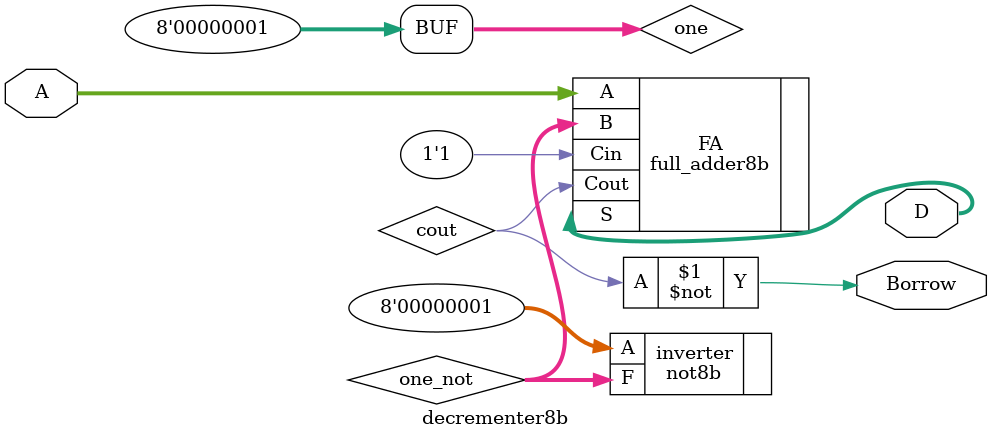
<source format=v>
`include "full_adder8b.v"
`include "not8b.v"

module decrementer8b(
    output wire [7:0] D,
    output wire Borrow,
    input wire [7:0] A
);

    wire [7:0] one_not;
    wire cout;

    wire [7:0] one = 8'b00000001;

    not8b inverter(.F(one_not), .A(one));

    full_adder8b FA (
        .S(D),
        .Cout(cout),
        .A(A),
        .B(one_not),
        .Cin(1'b1)
    );

    assign Borrow = ~cout;

endmodule

</source>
• • • • •
What is expected: Transcribe the listing in full. Leave the pictures out.

Answer to the problem:
<source format=v>
`include "full_adder8b.v"
`include "not8b.v"

module decrementer8b(
    output wire [7:0] D,
    output wire Borrow,
    input wire [7:0] A
);

    wire [7:0] one_not;
    wire cout;

    wire [7:0] one = 8'b00000001;

    not8b inverter(.F(one_not), .A(one));

    full_adder8b FA (
        .S(D),
        .Cout(cout),
        .A(A),
        .B(one_not),
        .Cin(1'b1)
    );

    assign Borrow = ~cout;

endmodule

</source>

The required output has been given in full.